A esta prirneira consideração sobre o dramático
conteúdo da fórmula da Encíclica acrescenta-se outra,
a que o mesmo documento faz alusão: [28] como
justificar o facto de que ingentes somas de dinheiro, que
poderiam e deveriam ser destinadas a incrementar o
desenvolvimento dos povos, em vez disso são utilizadas
para o enriquecimento de indivíduos ou grupos, ou então
para aumentar os arsenais de armas, quer nos países
desenvolvidos, quer naqueles que estão em vias de
desenvolvimento, alterando assim as verdadeiras
prioridades? Isto é ainda mais grave se se tiverem em
conta as dificuldades que, não raro, obstaculizam a
passagem directa dos capitais destinados a prestar ajuda
aos países a braços com a necessidade. Se «o
desenvolvimento é o novo nome da paz», a guerra e os
preparativos militares são o maior inimigo do
desenvolvimento integral dos povos.
Sendo assim, à luz da expressão do Papa Paulo VI,
somos convidados a rever o conceito de desenvolvimento,
que não coincide certamente com o que algumas vezes se
faz, limitando-se a satisfazer as necessidades
materiais, mediante o aumento dos bens, sem prestar
atenção aos sofrimentos da maioria e fazendo do egoísmo
das pessoas e das nações a principal motivação. Como
perspicazmente nos recorda a Carta de São Tiago: é
daqui que «vêm as guerras e os conflitos ... Das
paixões que lutam nos vossos membros.

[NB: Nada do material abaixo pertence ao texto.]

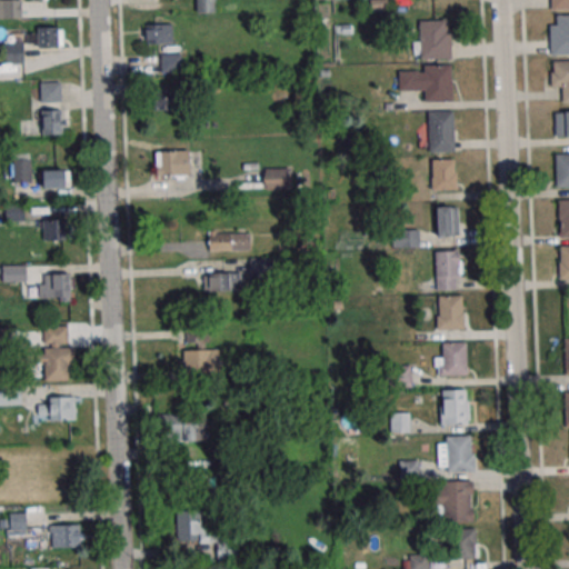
[(0,0),(0,18),(20,19),(20,0),(0,0)]
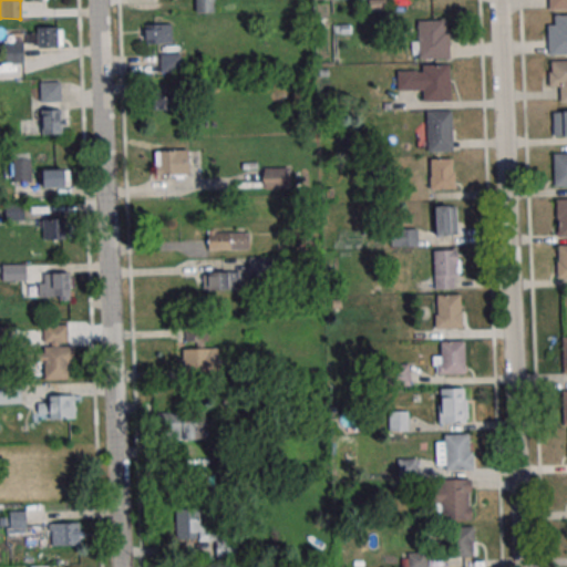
[(213,0),(195,0),(195,12),(213,12),(213,0)]
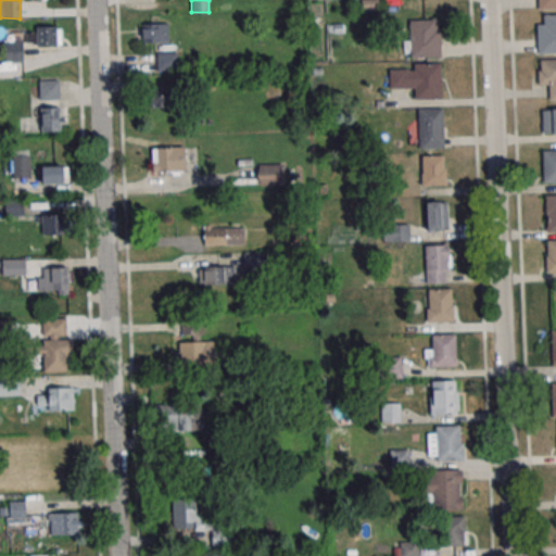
[(555,0),(538,0),(538,10),(555,9),(555,0)]
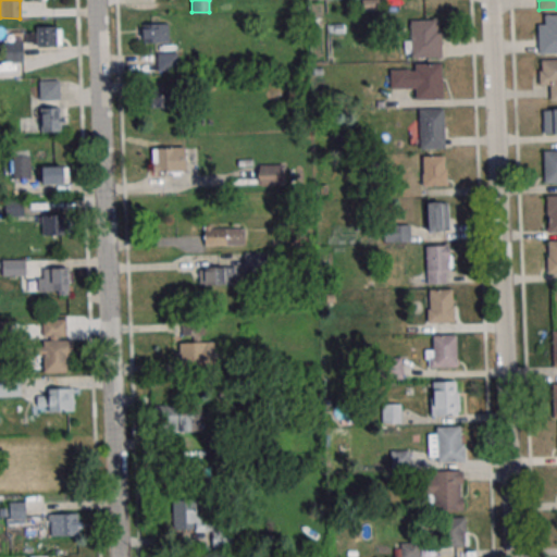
[(539,25),(540,54),(556,53),(556,14),(544,15),(544,25),(539,25)]
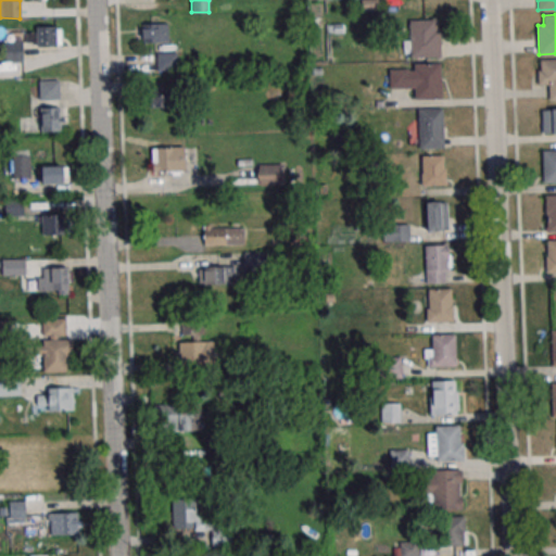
[(440,57),(440,20),(409,20),(409,39),(404,39),(404,57),(440,57)]
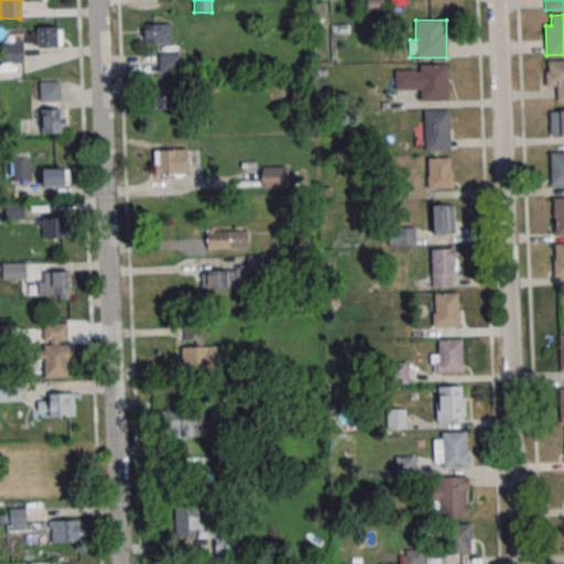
[(171,23),(141,23),(141,43),(171,43),(171,23)]
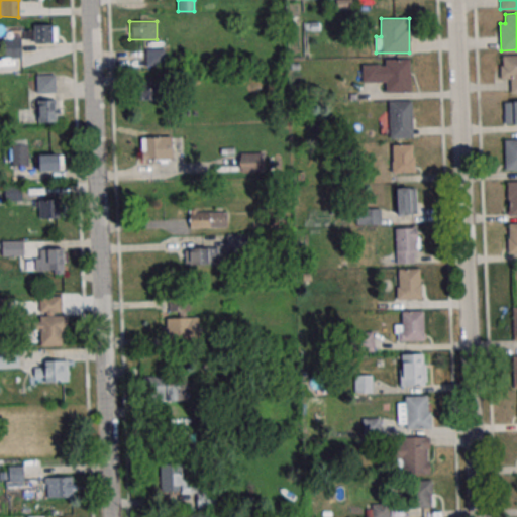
[(56,43),(56,24),(24,24),(24,43),(56,43)]
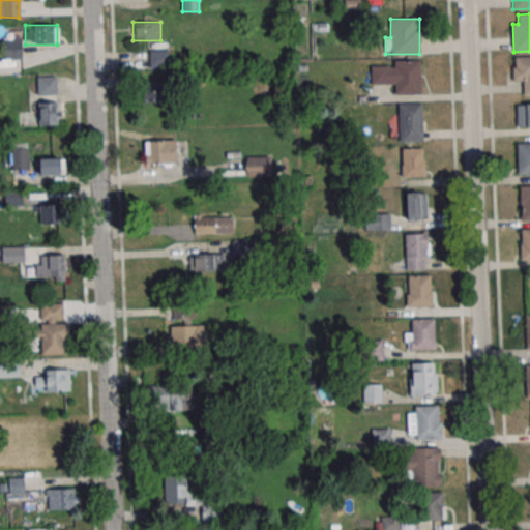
[(5,59),(22,59),(22,39),(5,39),(5,59)]
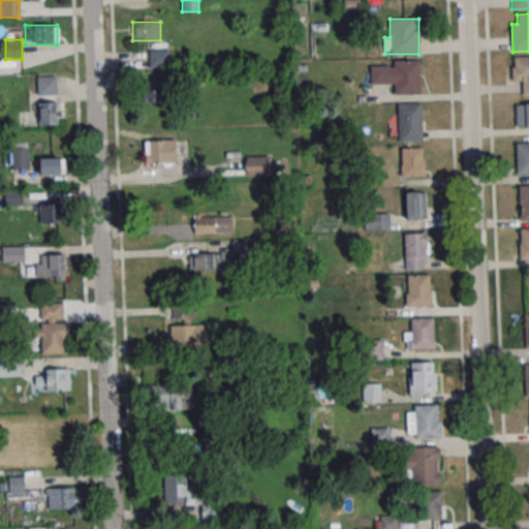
[(149,49),(149,66),(168,66),(168,49),(149,49)]
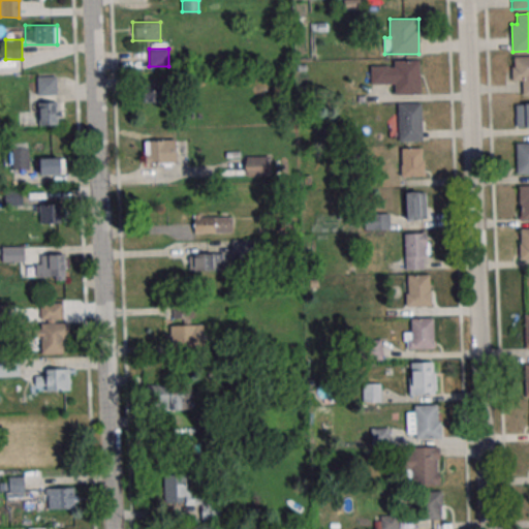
[(528,56),(511,56),(511,82),(522,82),(522,94),(528,94),(528,56)]
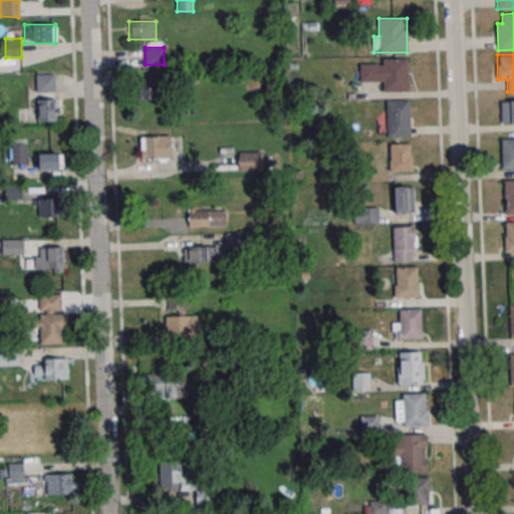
[(408,91),(408,59),(364,59),(364,81),(383,81),(383,91),(408,91)]
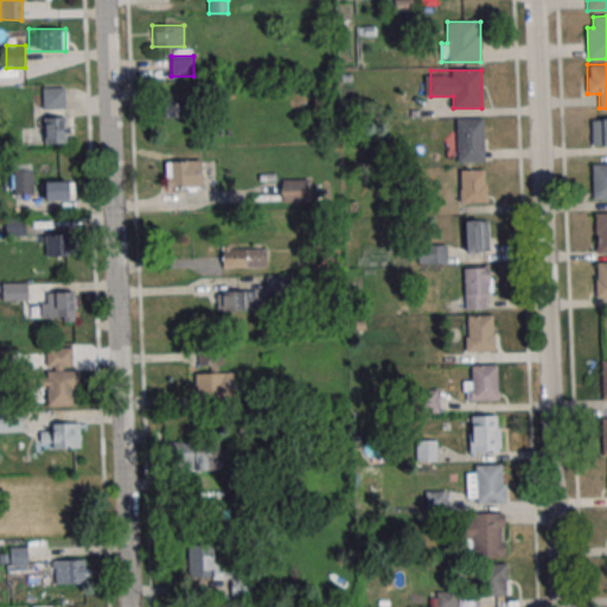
[(42,108),(64,108),(64,87),(42,87),(42,108)]
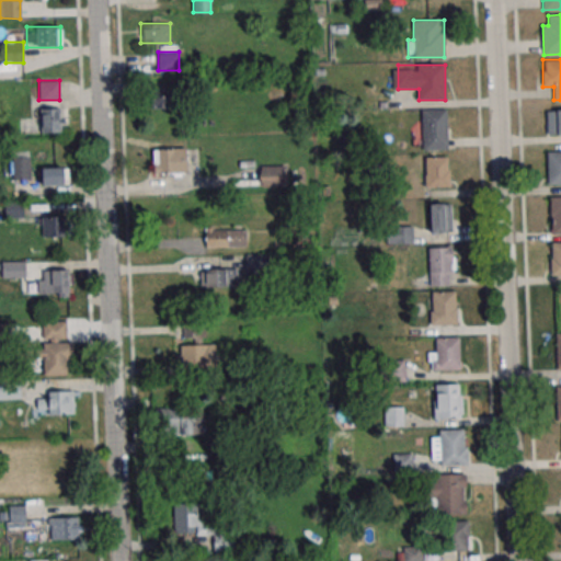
[(149,109),(175,109),(175,88),(149,88),(149,109)]
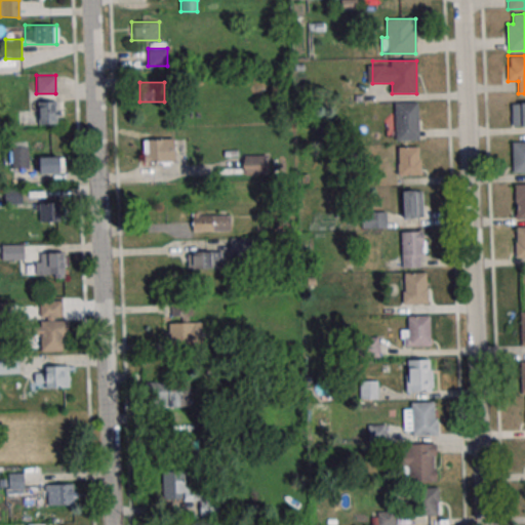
[(58,124),(58,102),(31,102),(31,124),(58,124)]
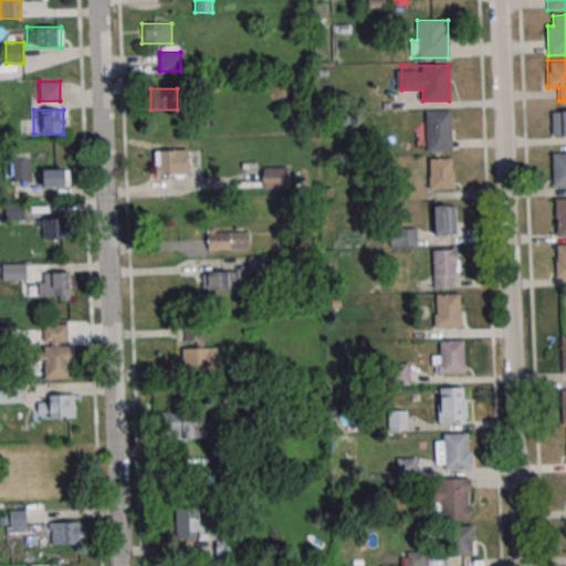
[(428,150),(451,150),(451,111),(428,111),(428,150)]
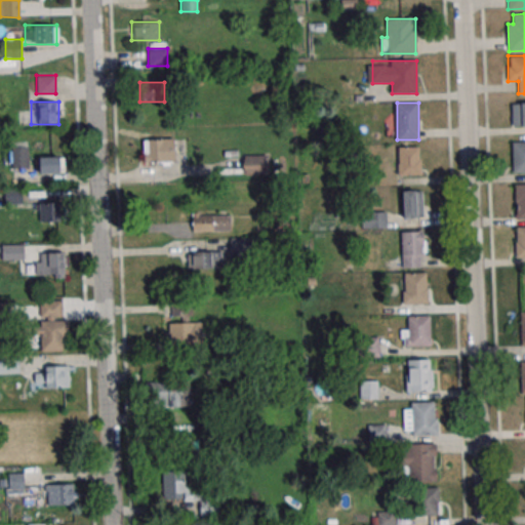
[(174,161),(174,138),(144,138),(144,161),(174,161)]
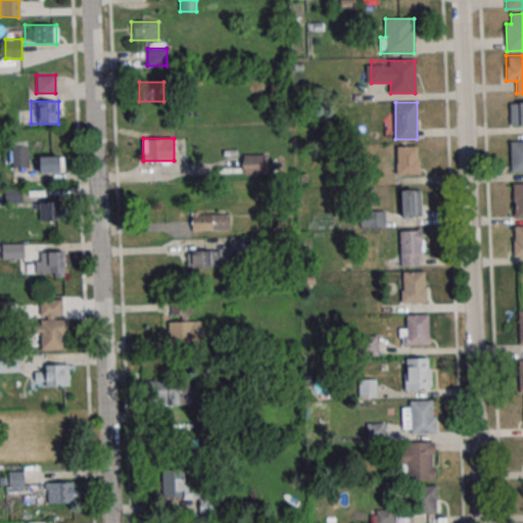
[(522,141),(510,142),(511,173),(522,172),(522,141)]
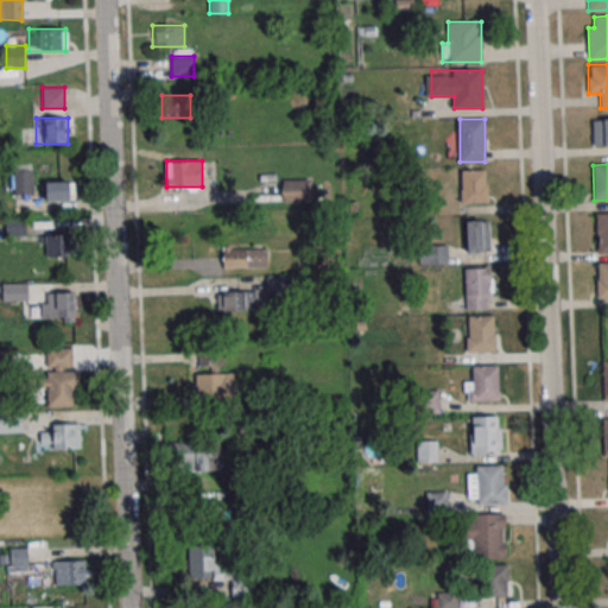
[(14,170),(14,195),(33,195),(33,170),(14,170)]
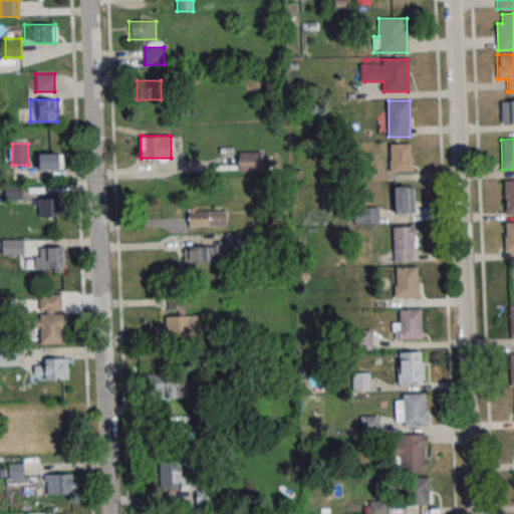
[(391,172),(412,172),(412,144),(391,144),(391,172)]
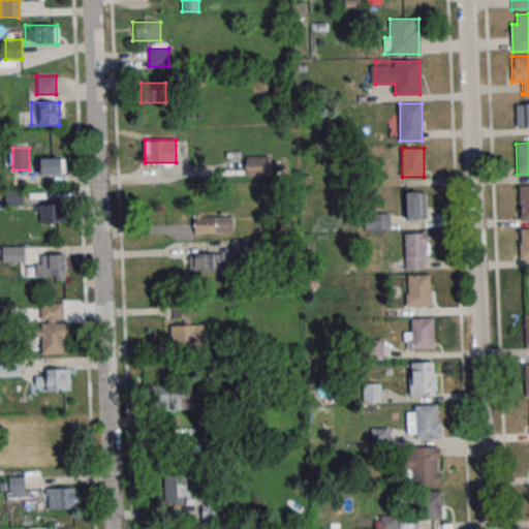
[(271,177),(271,156),(245,156),(245,177),(271,177)]
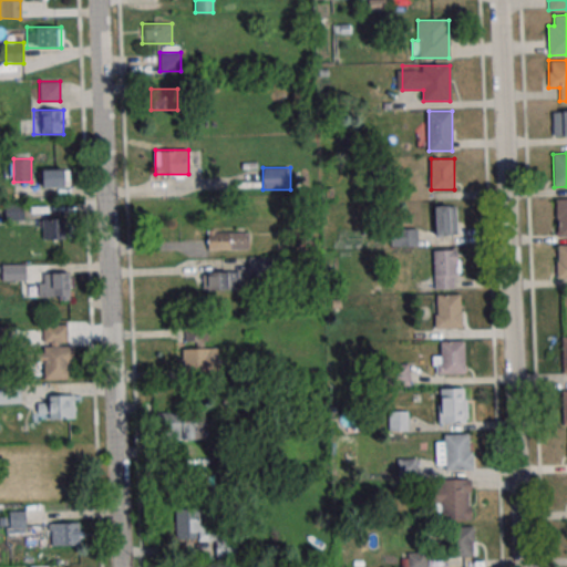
[(69,169),(35,169),(35,187),(69,187),(69,169)]
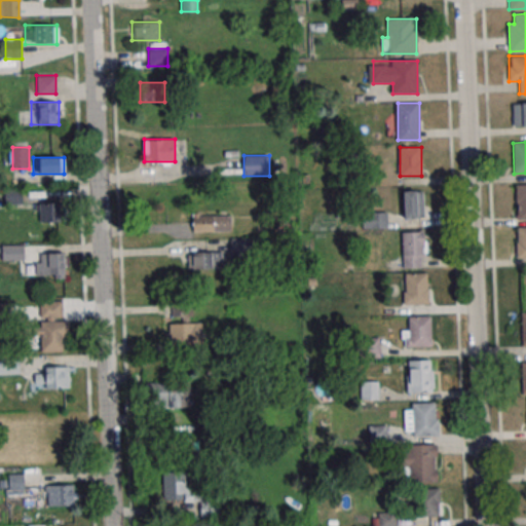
[(424,191),(404,191),(404,218),(424,218),(424,191)]
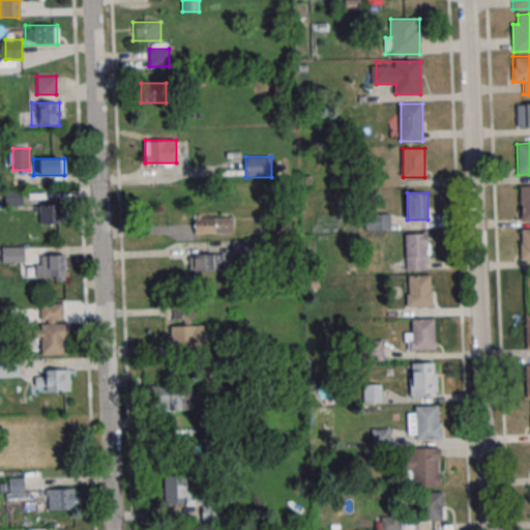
[(62,204),(39,204),(39,224),(62,224),(62,204)]
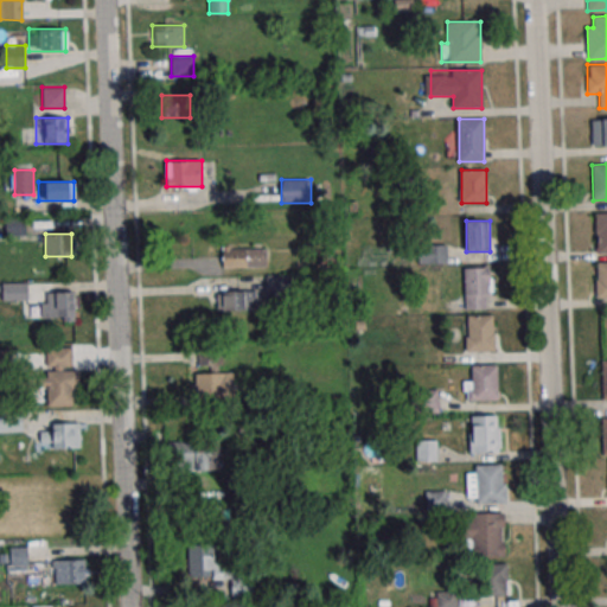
[(446,263),(446,246),(420,246),(420,263),(446,263)]
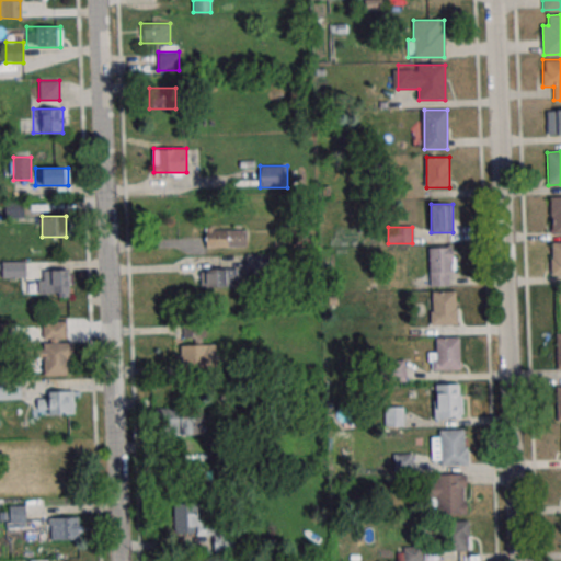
[(245,229),(206,229),(206,247),(245,247),(245,229)]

Cobiçais e não
conseguis possuir...» (Tg 4, 1-2).
Pelo contrário, num mundo diverso, dominado pela
solicitude do bem comum de toda a humanidade, ou seja pela
preocupação com o «desenvolvimento espiritual e humano
de todos», e não com a busca do proveito particular, a
paz seria possível, como fruto de uma «justiça mais
perfeita entre os homens». [29]
Esta novidade da Encíclica tem também um valor
permanente e actual, tomando em conta a mentalidade de
hoje, que é tão sensível ao vínculo que existe entre o
respeito da justiça e a instauração da verdadeira paz.